Tuesday, July 10, 2012

Continuing in our pre-MRMW North America 12 interview series, I got to talk with Sean Conry of Confirmit.  He kicks the interview off with something near and dear to my heart: purposeful, instead of accidental, research.

RM: What are you most excited to share about with us at MRMW and why?  What difference could it make for your audience if they were to implement what you’ll be talking about?

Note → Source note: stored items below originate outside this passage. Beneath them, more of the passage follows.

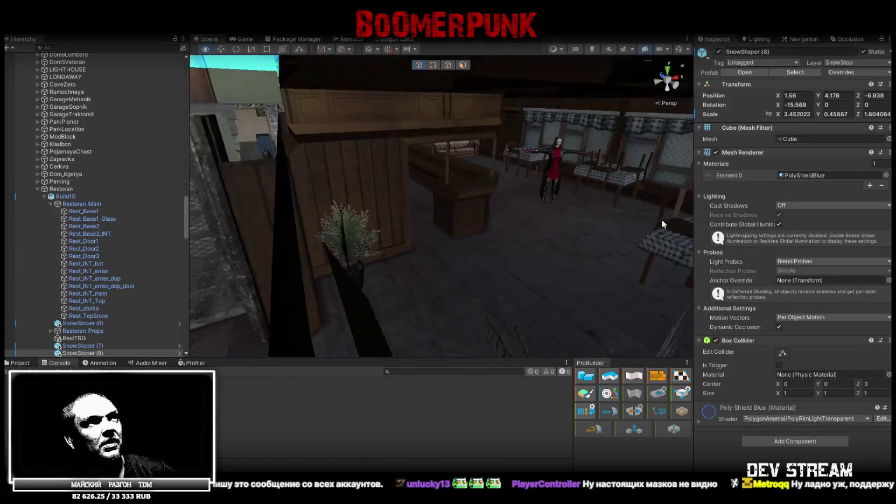
mouse_move(661, 219)
right_down()
mouse_move(356, 183)
mouse_move(543, 288)
mouse_move(365, 227)
right_up()
Map the Build10_2.png slot to the Build10_2 material in Build10's import settings and apply.
click(399, 221)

SC:  We are going to open by discussing the difference between accidental and purposeful mobile research. Accidental mobile research is happening to us all as the incidence of Smartphone and Tablet ownership continues to rise, and our success is going to be dictated by how well we embrace this reality. We have some interesting stats to share in this regard.
On the other hand, purposeful mobile research is about taking what’s unique about mobile techniques and turning them in to a strategic advantage for your firm (if you are a research agency) or into unique insights that can’t be gained in any other way (if you’re a brand looking to better understand your consumer).
Then we’ll share a classic example of the perfect audience when it comes to purposeful market research, and review the characteristics that make Mobile the perfect choice for furthering your business objectives in a way no other research mode could have equaled.

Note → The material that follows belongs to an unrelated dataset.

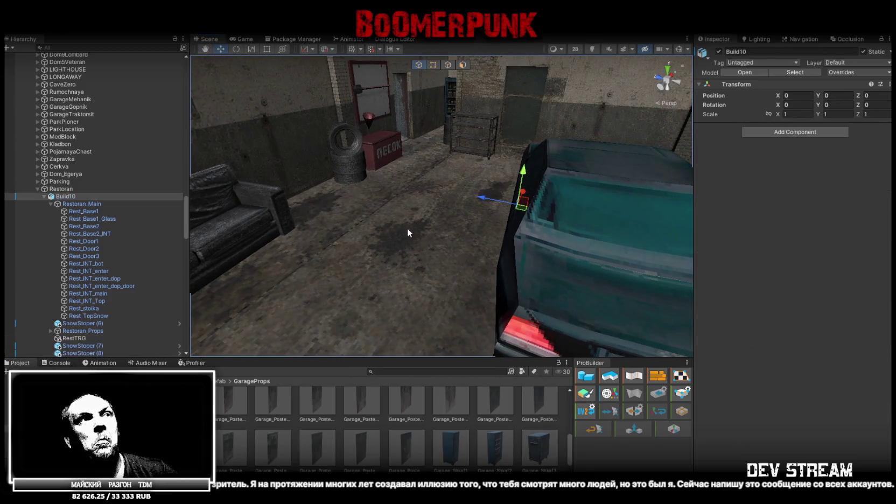
click(407, 228)
click(795, 130)
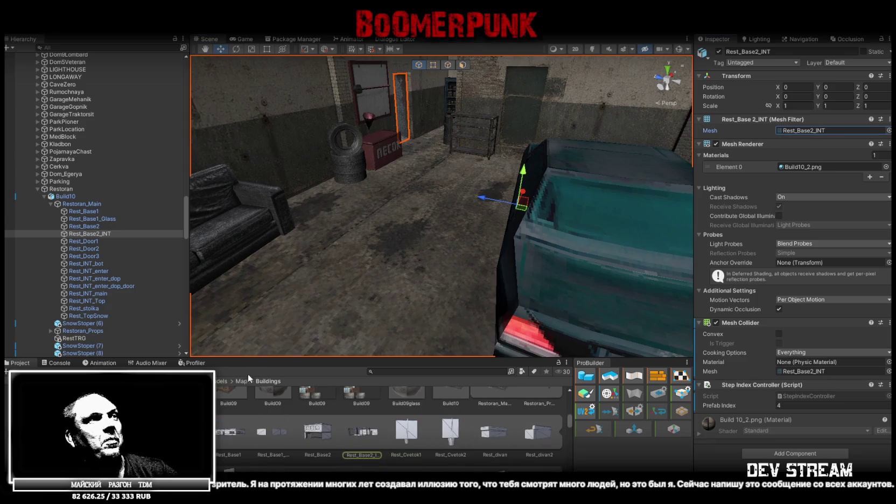
scroll(356, 429, up, 2)
click(469, 437)
click(453, 437)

RM: I’d love to hear more about this concept of “accidental mobile research.”

SC: In the Confirmit Annual Market Research Software survey, out of 250 global research companies, the average is that about 7% of surveys are being completed on Mobile devices. However, some firms in other presentations have been reporting 12% and higher. In addition, this figure might be underestimating the true demand for making our research mobile since it doesn’t reflect how many people are being screened out, or how many are starting but abandoning surveys because they haven’t been optimized for mobile.  These are largely the surveys that are being taken on mobile because it’s convenient for the respondent, NOT because we asked them to take a survey on their mobile. Both scenarios are important to consider – and many are blind to the fact that they’re unintentionally creating poor experiences.

RM: What engages your imagination in the mobile research in the mobile world space?  Who or what inspires you?  Why?

SC:  A lot of people might say things like Augmented reality and near field communications… certainly those will bring interesting and important developments, but I think we should first be looking to the companies that are simply getting mobile right in terms of today’s capabilities. The Starbucks App is a perfect example of a mobile experience done so well, that not only are people using the App, but it’s helping to increase sales because they are providing an experience that is beautiful in its elegance and simplicity, yet also highly capable.
However, it doesn’t simply mimic what you can do online - it’s not just a port of their mobile website. It’s built from the ground up to understand how they can provide value to their consumer anytime, anywhere. Researchers should be inspired by the effect thinking this way can have on study participation, and even more so, on the perception of their brand… I hope panel managers are thinking this way in order to continue to retain and engage their panelists, to build engagement, and to keep the value of their critical assets (relationships with people) building, rather than eroding.